WORK ORDER: Change every "Kickstarter" in the records below to "Starter" and write the lines out again, leaving everything else as it is.

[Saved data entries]
====

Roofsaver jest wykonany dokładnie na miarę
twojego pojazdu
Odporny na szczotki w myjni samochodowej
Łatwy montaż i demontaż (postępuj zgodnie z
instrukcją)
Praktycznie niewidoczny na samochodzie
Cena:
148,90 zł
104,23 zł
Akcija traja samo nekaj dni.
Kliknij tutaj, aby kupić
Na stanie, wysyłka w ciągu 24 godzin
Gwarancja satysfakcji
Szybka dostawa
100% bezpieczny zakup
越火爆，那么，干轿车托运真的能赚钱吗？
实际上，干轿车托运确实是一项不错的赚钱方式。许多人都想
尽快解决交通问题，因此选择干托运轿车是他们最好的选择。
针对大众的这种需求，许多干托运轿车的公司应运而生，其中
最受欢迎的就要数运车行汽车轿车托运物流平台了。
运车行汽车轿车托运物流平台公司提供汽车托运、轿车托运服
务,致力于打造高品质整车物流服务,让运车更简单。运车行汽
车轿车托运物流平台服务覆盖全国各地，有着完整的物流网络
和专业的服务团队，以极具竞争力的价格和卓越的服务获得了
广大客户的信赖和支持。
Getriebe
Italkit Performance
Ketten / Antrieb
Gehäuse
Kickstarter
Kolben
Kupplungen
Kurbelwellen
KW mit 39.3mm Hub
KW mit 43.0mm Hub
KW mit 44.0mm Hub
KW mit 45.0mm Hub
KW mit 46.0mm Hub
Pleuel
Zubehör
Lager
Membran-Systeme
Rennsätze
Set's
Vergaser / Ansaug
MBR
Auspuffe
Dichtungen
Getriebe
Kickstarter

====

RESPONSE AREA:
Roofsaver jest wykonany dokładnie na miarę
twojego pojazdu
Odporny na szczotki w myjni samochodowej
Łatwy montaż i demontaż (postępuj zgodnie z
instrukcją)
Praktycznie niewidoczny na samochodzie
Cena:
148,90 zł
104,23 zł
Akcija traja samo nekaj dni.
Kliknij tutaj, aby kupić
Na stanie, wysyłka w ciągu 24 godzin
Gwarancja satysfakcji
Szybka dostawa
100% bezpieczny zakup
越火爆，那么，干轿车托运真的能赚钱吗？
实际上，干轿车托运确实是一项不错的赚钱方式。许多人都想
尽快解决交通问题，因此选择干托运轿车是他们最好的选择。
针对大众的这种需求，许多干托运轿车的公司应运而生，其中
最受欢迎的就要数运车行汽车轿车托运物流平台了。
运车行汽车轿车托运物流平台公司提供汽车托运、轿车托运服
务,致力于打造高品质整车物流服务,让运车更简单。运车行汽
车轿车托运物流平台服务覆盖全国各地，有着完整的物流网络
和专业的服务团队，以极具竞争力的价格和卓越的服务获得了
广大客户的信赖和支持。
Getriebe
Italkit Performance
Ketten / Antrieb
Gehäuse
Starter
Kolben
Kupplungen
Kurbelwellen
KW mit 39.3mm Hub
KW mit 43.0mm Hub
KW mit 44.0mm Hub
KW mit 45.0mm Hub
KW mit 46.0mm Hub
Pleuel
Zubehör
Lager
Membran-Systeme
Rennsätze
Set's
Vergaser / Ansaug
MBR
Auspuffe
Dichtungen
Getriebe
Starter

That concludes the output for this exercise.